Imagine your funeral.

No, stop, stop!

Don’t glibly think of an unfilled grave on a windswept hill. Some random clergy reciting scripture. A raging storm swirling in the blackening sky above and Mozart’s Requiem wailing in the wind.

I want you to really transport yourself.

Like dropping through a worm hole or traveling with The Doctor in the TARDIS and actually being present.

You need to do some real work, take the path of most resistance, be inventive, confront your own mortality.

Set the scene.

Imagine the building, what type of structure is it? What colour are the walls, the floor, the chairs? Is there music playing in the background? What is it? Think about the layout of the room with your coffin at the front and quietly consider who will be sitting there with you.

Who’s in the front row? Imagine your partner, your children, family and friends bereaved before your casket. What are they wearing and who’s sitting with who? Who’s comforting, weeping, mourning or sitting in silent contemplation?

Run it like a scene from a movie in your mind. Look into your children’s faces and deep into their watery, bloodshot eyes as they gaze at your coffin. Use your new “in death” power to glean their thoughts, experience their grief – be there with them and share it.

Turn to your partner or your closest loved one. Are they the one supporting everyone else? Are they silent and contemplative, stoic in their loss, silently grieving, bereft? You know them so well and can sense their anguish.

Are you there yet?

Is the day of your death vivid in your mind? Can you reach out and imagine holding your child’s hand, comforting them and feeling their despair?

Don’t chicken out and don’t stop until you have tears welling in your eyes and a lump in your throat. You need to be so immersed in the experience that you are sobbing, blubbering and grieving for your own mortality. I want you to be traumatised, grief-stricken for yourself. Bereft at the loss, the wasted opportunities, and absorbed in the suffering of your family.

● PROVIDED RECORDS:
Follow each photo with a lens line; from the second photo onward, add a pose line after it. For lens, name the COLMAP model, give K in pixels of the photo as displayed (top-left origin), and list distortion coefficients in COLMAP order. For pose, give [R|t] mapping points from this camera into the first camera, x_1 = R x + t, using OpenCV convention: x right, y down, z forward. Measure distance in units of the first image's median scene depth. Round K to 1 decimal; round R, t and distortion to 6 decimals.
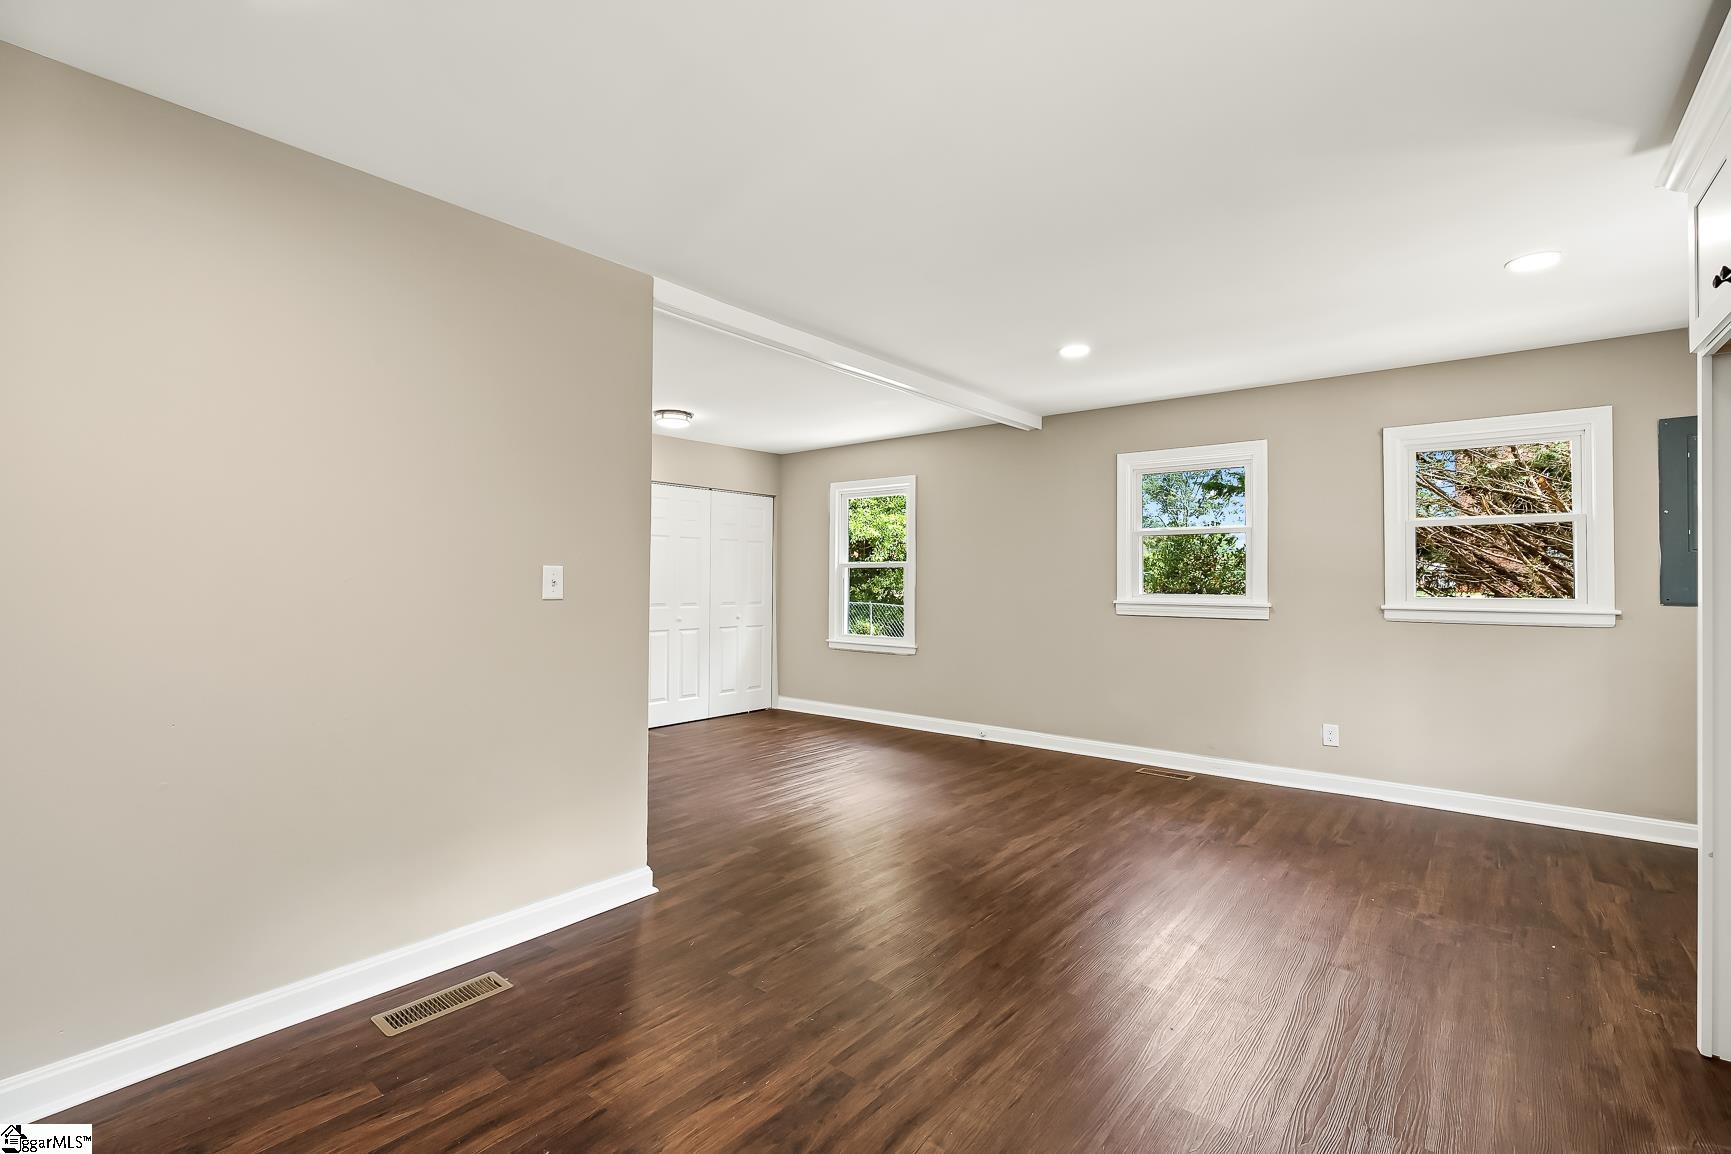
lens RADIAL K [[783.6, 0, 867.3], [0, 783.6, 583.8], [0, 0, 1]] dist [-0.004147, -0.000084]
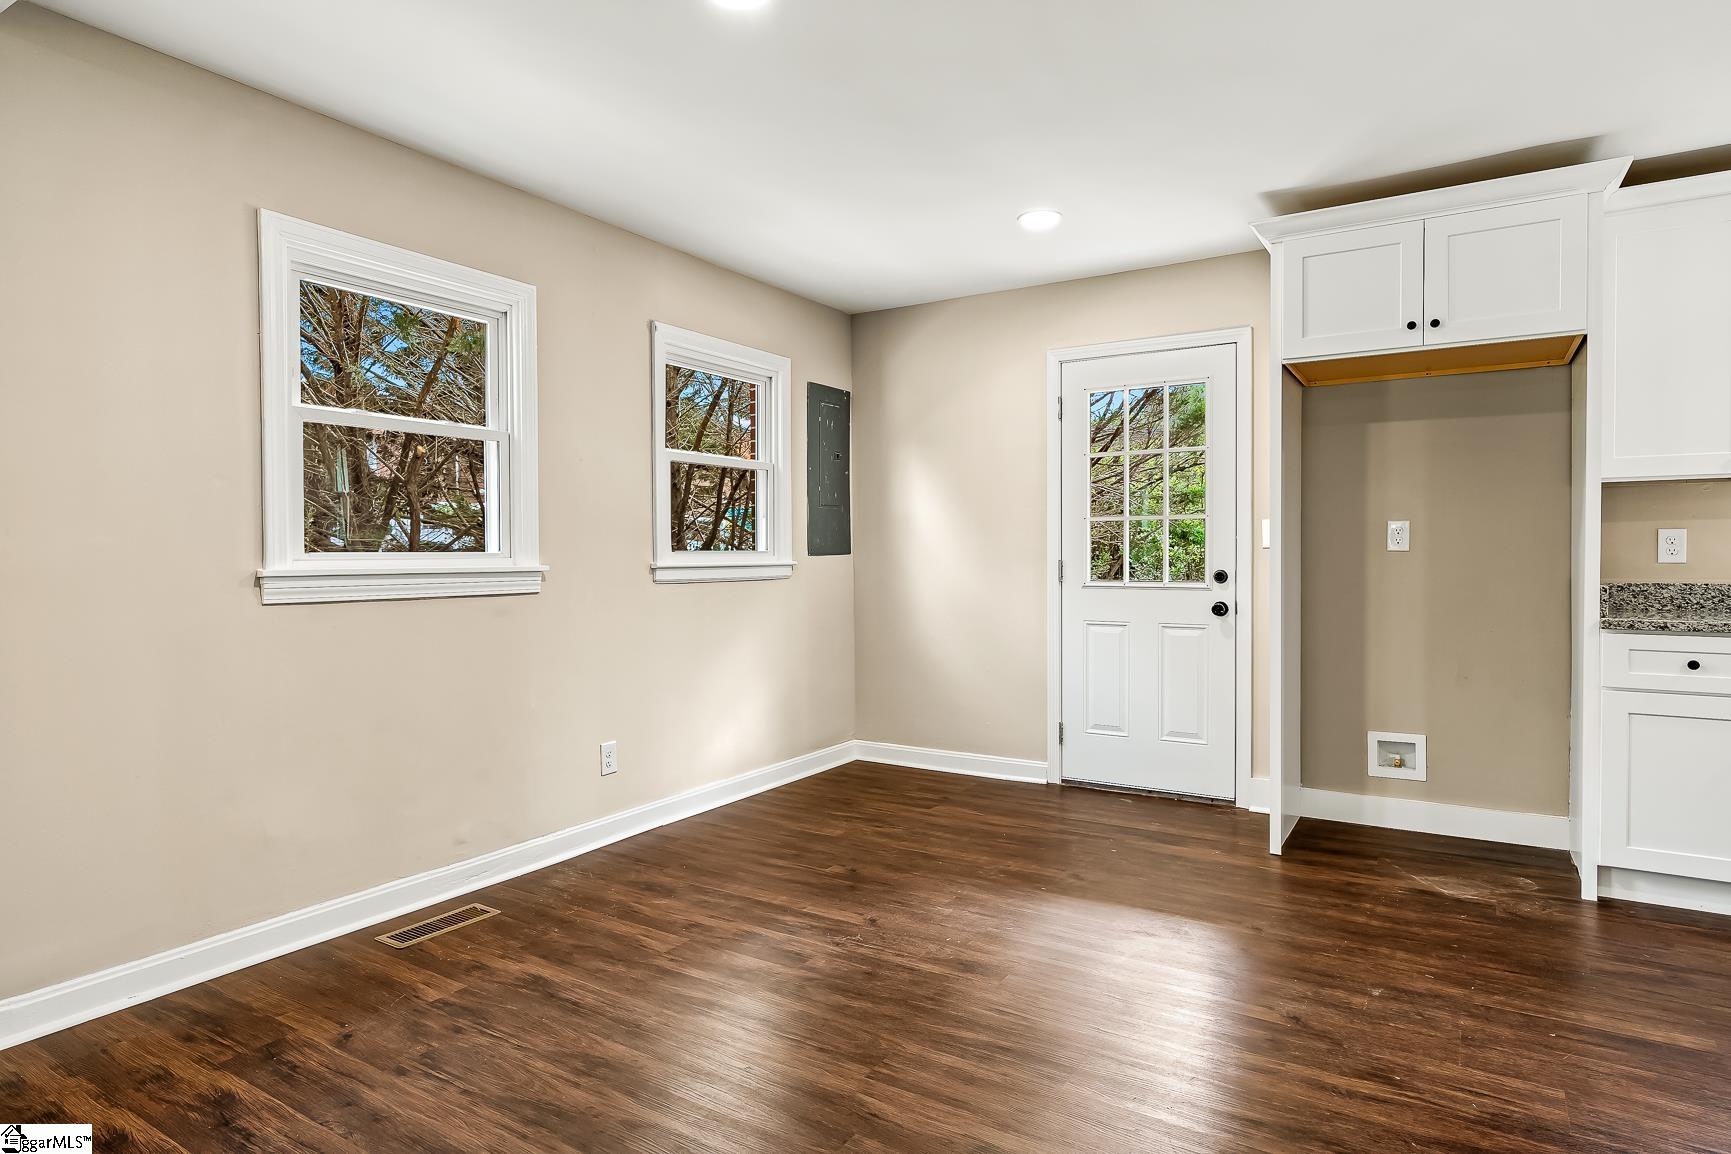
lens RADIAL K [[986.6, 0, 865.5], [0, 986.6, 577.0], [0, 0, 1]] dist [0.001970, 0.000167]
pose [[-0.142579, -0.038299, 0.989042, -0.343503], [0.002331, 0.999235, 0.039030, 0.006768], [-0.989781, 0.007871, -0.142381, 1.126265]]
...
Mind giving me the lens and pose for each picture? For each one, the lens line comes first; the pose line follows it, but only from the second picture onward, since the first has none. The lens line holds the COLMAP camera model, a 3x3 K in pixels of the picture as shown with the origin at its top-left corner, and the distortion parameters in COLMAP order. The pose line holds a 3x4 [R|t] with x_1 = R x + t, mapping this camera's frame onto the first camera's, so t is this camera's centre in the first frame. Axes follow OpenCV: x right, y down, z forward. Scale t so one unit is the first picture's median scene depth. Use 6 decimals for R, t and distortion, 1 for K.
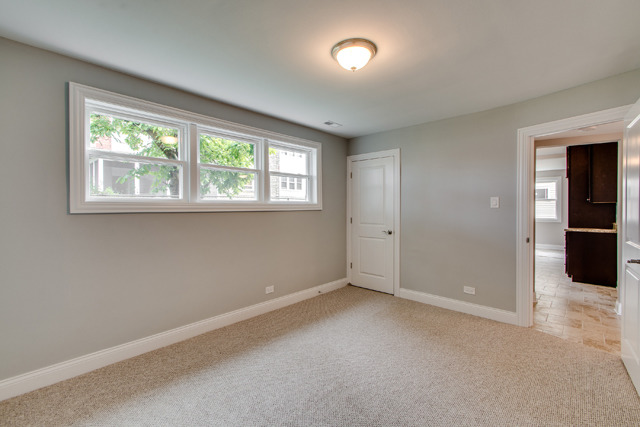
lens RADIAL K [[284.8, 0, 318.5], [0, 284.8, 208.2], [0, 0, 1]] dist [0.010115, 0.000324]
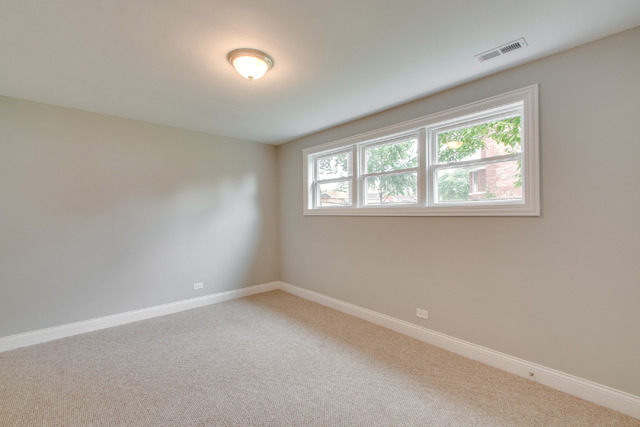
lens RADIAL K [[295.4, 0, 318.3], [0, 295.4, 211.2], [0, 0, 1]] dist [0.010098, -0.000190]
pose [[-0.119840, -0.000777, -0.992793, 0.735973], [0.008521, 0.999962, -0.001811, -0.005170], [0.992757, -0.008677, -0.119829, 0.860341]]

● PROBLEM 1: Sum up the passage on imagining your own funeral in two sentences.
● PROBLEM 2: Write the next part of the passage on imagining your own funeral, starting right after its final sentence.

● ANSWER SECTION 1: The passage urges the reader to truly imagine being present at their own funeral rather than picturing a clichéd scene, setting out the building, the music, the room and who sits near the coffin. It asks the reader to enter the grief of their children and partner until they are in tears, grieving their own mortality, their wasted opportunities and their family's suffering.

● ANSWER SECTION 2:
Take time, close your eyes, dream and imagine, weave a future world and be transported.

But, once there, be gentle. Think of yourself with love and compassion and don’t be judgemental. Tread softly on the delicate fabric of your dreams and be forgiving.

Now, at most funerals, someone will give a eulogy. They will speak to the rest of the assembled mourners about the deceased, what they meant to them and how they impacted their lives. They will try to offer comfort through some collective experience of recall. Choose someone to give the eulogy at your funeral. It might be your partner, your eldest child or a lifelong friend.

Take a pen and paper and write your own eulogy.

You need to do it word for word, don’t think too much about it and don’t try to make it perfect. Let it stream out of your consciousness like a flood, write what you would want them to say. How you would want them to have remembered you, how you have affected their lives, how you have meant so much to them. Don’t get tied up in details, make it about the you that you became, the you that you want to be by the end; the very best of you. Screw spelling, grammar or punctuation – go for raw emotion, pure thought and white hot frantic creation.

Most importantly, write in the past tense.

Take your time.

Have you done it?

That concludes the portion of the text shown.